# Victory Heights - Sports City



## B-Bear (Jan 29, 2010)

Hi All,

Moving to Dubai in April and am now on the search for a family home (2 kids: 6yrs & 8yrs). Have decided on a family villa in a community and am looking for value for money in family orientated district. 

I am quite keen on Green Community or Arabian Ranches and understand that both the Greenfield school and Jess are good schools. However I keep coming across properties in Victory Heights, Sports City which are being priced very reasonably compared to other communities.

Could someone advise why this is. Is Victory Heights a less desirable area, or is it solely because it is a newer development, or some other reason?? - Is the local school established?

Many thanks for your thoughts and comments.


----------



## mogyc (Apr 1, 2008)

B-Bear said:


> Hi All,
> 
> Moving to Dubai in April and am now on the search for a family home (2 kids: 6yrs & 8yrs). Have decided on a family villa in a community and am looking for value for money in family orientated district.
> 
> ...


I currently live in the Ranches and my kids are in the Greenfiled school. The drive is 15-20 minutes on the Dubai bypass so that's fine and the shools are good but pricey. Motor City seems to be coming good, looked at a few 3 beds in their and they are huge but you would have to get used to the obvious....the cars, biles etc, they are by no means non-stop but frequent enough. The development is continuing to grow, full SPinneys supermarket, haridressers etc/

Victory Heights I don't know too much about, still a little isolated IMO but I am not sure about the facilities there.

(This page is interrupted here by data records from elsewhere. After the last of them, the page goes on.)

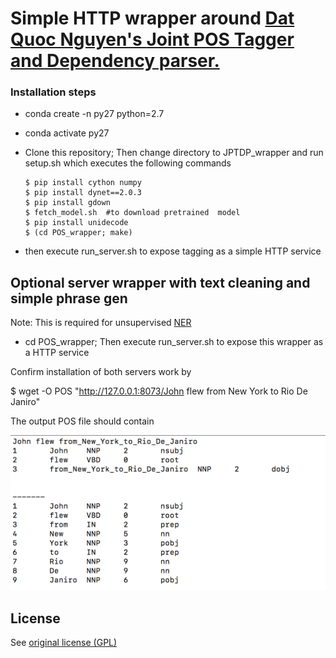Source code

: # Simple HTTP wrapper around [Dat Quoc Nguyen's ](https://github.com/datquocnguyen) [Joint POS Tagger and Dependency parser.](https://github.com/datquocnguyen/jPTDP)


### Installation steps


* conda create -n py27 python=2.7
* conda activate py27
* Clone this repository; Then change directory to JPTDP_wrapper and  run setup.sh which executes the following  commands

      $ pip install cython numpy
      $ pip install dynet==2.0.3
      $ pip install gdown
      $ fetch_model.sh  #to download pretrained  model
      $ pip install unidecode
      $ (cd POS_wrapper; make)
      

* then execute run_server.sh to expose tagging as a simple HTTP service



## Optional server wrapper with text cleaning and simple phrase gen

Note: This is required for unsupervised [NER](https://github.com/ajitrajasekharan/unsupervised_NER) 


* cd POS_wrapper; Then execute run_server.sh to expose this wrapper as a HTTP service


Confirm installation of both servers work by

$ wget -O POS "http://127.0.0.1:8073/John flew from New York to Rio De Janiro"

The output POS file should contain

![POS](POS.png)



## License

See [original license (GPL)](https://github.com/datquocnguyen/jPTDP/blob/master/License.txt)
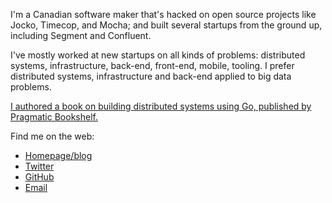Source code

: I'm a Canadian software maker that's hacked on open source projects like Jocko,
Timecop, and Mocha; and built several startups from the ground up, including Segment
and Confluent. 

I've mostly worked at new startups on all kinds of problems:
distributed systems, infrastructure, back-end, front-end, mobile, tooling. I prefer
distributed systems, infrastructure and back-end applied to big data problems.

[I authored a book on building distributed systems using Go, published by Pragmatic Bookshelf.](https://pragprog.com/titles/tjgo/distributed-services-with-go/)

Find me on the web:

- [Homepage/blog](https://travisjeffery.com)
- [Twitter](https://twitter.com/travisjeffery)
- [GitHub](https://github.com/travisjeffery)
- [Email](mailto:tj+tj@travisjeffery.com)
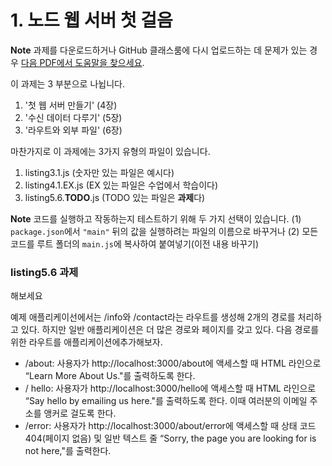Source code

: # 1. 노드 웹 서버 첫 걸음

**Note**
과제를 다운로드하거나 GitHub 클래스룸에 다시 업로드하는 데 문제가 있는 경우 [다음 PDF에서 도움말을 찾으세요](https://github.com/ut-nodejs/ut-nodejs.github.io/raw/master/slides/_3.%20%EA%B3%BC%EC%A0%9C%20%EB%AC%B8%EC%A0%9C%EC%99%80%20%ED%95%B4%EA%B2%B0.pdf).

이 과제는 3 부분으로 나뉩니다.

1. '첫 웹 서버 만들기' (4장)
2. '수신 데이터 다루기' (5장)
3. '라우트와 외부 파일' (6장)

마찬가지로 이 과제에는 3가지 유형의 파일이 있습니다.

1. listing3.1.js (숫자만 있는 파일은 예시다)
2. listing4.1.EX.js (EX 있는 파일은 수업에서 학습이다)
3. listing5.6.**TODO**.js (TODO 있는 파일은 **과제**다)

**Note**
코드를 실행하고 작동하는지 테스트하기 위해 두 가지 선택이 있습니다. (1) `package.json`에서 `"main"` 뒤의 값을 실행하려는 파일의 이름으로 바꾸거나 (2) 모든 코드를 루트 폴더의 `main.js`에 복사하여 붙여넣기(이전 내용 바꾸기)

### listing5.6 과제

해보세요

예제 애플리케이선에서는 /info와 /contact라는 라우트를 생성해 2개의 경로를 처리하고 있다. 하지만 일반 애플리케이션은 더 많은 경로와 페이지를 갖고 있다. 다음 경로를 위한 라우트를 애플리케이션에추가해보자.

- /about: 사용자가 http://localhost:3000/about에 액세스할 때 HTML 라인으로 “Learn More About Us."를 출력하도록 한다.
- / hello: 사용자가 http://localhost:3000/hello에 액세스할 때 HTML 라인으로 “Say hello by emailing us here."를 출력하도록 한다. 이때 여러분의 이메일 주소를 앵커로 걸도록 한다.
- /error: 사용자가 http://localhost:3000/about/error에 액세스할 때 상태 코드 404(페이지 없음) 및 일반 텍스트 줄 “Sorry, the page you are looking for is not here,"를 출력한다.
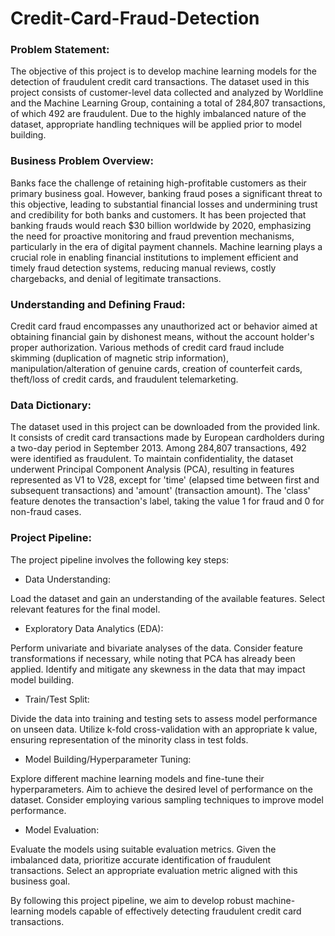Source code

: # Credit-Card-Fraud-Detection
### Problem Statement:
The objective of this project is to develop machine learning models for the detection of fraudulent credit card transactions. The dataset used in this project consists of customer-level data collected and analyzed by Worldline and the Machine Learning Group, containing a total of 284,807 transactions, of which 492 are fraudulent. Due to the highly imbalanced nature of the dataset, appropriate handling techniques will be applied prior to model building.

### Business Problem Overview:
Banks face the challenge of retaining high-profitable customers as their primary business goal. However, banking fraud poses a significant threat to this objective, leading to substantial financial losses and undermining trust and credibility for both banks and customers. It has been projected that banking frauds would reach $30 billion worldwide by 2020, emphasizing the need for proactive monitoring and fraud prevention mechanisms, particularly in the era of digital payment channels. Machine learning plays a crucial role in enabling financial institutions to implement efficient and timely fraud detection systems, reducing manual reviews, costly chargebacks, and denial of legitimate transactions.

### Understanding and Defining Fraud:
Credit card fraud encompasses any unauthorized act or behavior aimed at obtaining financial gain by dishonest means, without the account holder's proper authorization. Various methods of credit card fraud include skimming (duplication of magnetic strip information), manipulation/alteration of genuine cards, creation of counterfeit cards, theft/loss of credit cards, and fraudulent telemarketing.

### Data Dictionary:
The dataset used in this project can be downloaded from the provided link. It consists of credit card transactions made by European cardholders during a two-day period in September 2013. Among 284,807 transactions, 492 were identified as fraudulent. To maintain confidentiality, the dataset underwent Principal Component Analysis (PCA), resulting in features represented as V1 to V28, except for 'time' (elapsed time between first and subsequent transactions) and 'amount' (transaction amount). The 'class' feature denotes the transaction's label, taking the value 1 for fraud and 0 for non-fraud cases.

### Project Pipeline:
The project pipeline involves the following key steps:

- Data Understanding:

Load the dataset and gain an understanding of the available features.
Select relevant features for the final model.

- Exploratory Data Analytics (EDA):

Perform univariate and bivariate analyses of the data.
Consider feature transformations if necessary, while noting that PCA has already been applied.
Identify and mitigate any skewness in the data that may impact model building.

- Train/Test Split:

Divide the data into training and testing sets to assess model performance on unseen data.
Utilize k-fold cross-validation with an appropriate k value, ensuring representation of the minority class in test folds.

- Model Building/Hyperparameter Tuning:

Explore different machine learning models and fine-tune their hyperparameters.
Aim to achieve the desired level of performance on the dataset.
Consider employing various sampling techniques to improve model performance.

- Model Evaluation:

Evaluate the models using suitable evaluation metrics.
Given the imbalanced data, prioritize accurate identification of fraudulent transactions.
Select an appropriate evaluation metric aligned with this business goal.


By following this project pipeline, we aim to develop robust machine-learning models capable of effectively detecting fraudulent credit card transactions.
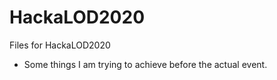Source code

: # HackaLOD2020
Files for HackaLOD2020

- Some things I am trying to achieve before the actual event.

Oh Motor City has the pool, playground etc now.

Big 3 beds are 120K p/a but you could get a 3 bed villa in the ranches for 110K to 140K depending on the amount of cheques you can pay. The greens community near the school is still a scheme away with the fairies in terms of rent levels, for a scheme so on its own with bad access the rental prices are nuts.


----------



## B-Bear (Jan 29, 2010)

Thanks. That is very interesting information. 

Feels that Victory Heights in The Sports City is still finding it's feet........also considering you are the only one to comment on this thread to date.

Out of interest did you specifically choose Greenfield school over JESS and other options? - bearing in mind you live in the Ranches. Or were you caught in a long waiting list for JESS or other.

Is there also a reason you were looking at Motor city........to move from Ranches in particular, or just looking at options for annual housing review?

Any other comments are truly gratefully received.


----------



## mogyc (Apr 1, 2008)

B-Bear said:


> Thanks. That is very interesting information.
> 
> Feels that Victory Heights in The Sports City is still finding it's feet........also considering you are the only one to comment on this thread to date.
> 
> ...


Well Jess you will have no chance of getting the kids into especially the one in the Ranches. We moved there before the 1st of our 3 obys had to go to school so we needed the nearest option, The Children's Garden for KG1 & KG2 but it is linked to Greenfiled so you get automatic placement. That was tha main reason.

As for looking at Motor city it is purely a financial thing. We are now looking or considering Mirdiff, I never would have lieved there before and it is the other end of the town but the rents are cheap as are the schools but if you are dead set on ranches or the general local greenfield is the one but would suggest you call them now. You will need to pay AED 500 non-refundable to register your child/ren and nows the time to do it.

hope all that helps. If you need anything else let me know and sure we might have to get a pint or two in when you get here, sorry I'm irish its how we welcom people...LOL


----------



## B-Bear (Jan 29, 2010)

Thanks again, some great tips.

I'll be sure to catch up when I get there, as long as that pint contains the black stuff!!

Although born a Brit, I have have Co Mayo blood and will be entering Dubai on an Irish passport, so will of course enjoy an arrival celebration in the same spirit.


----------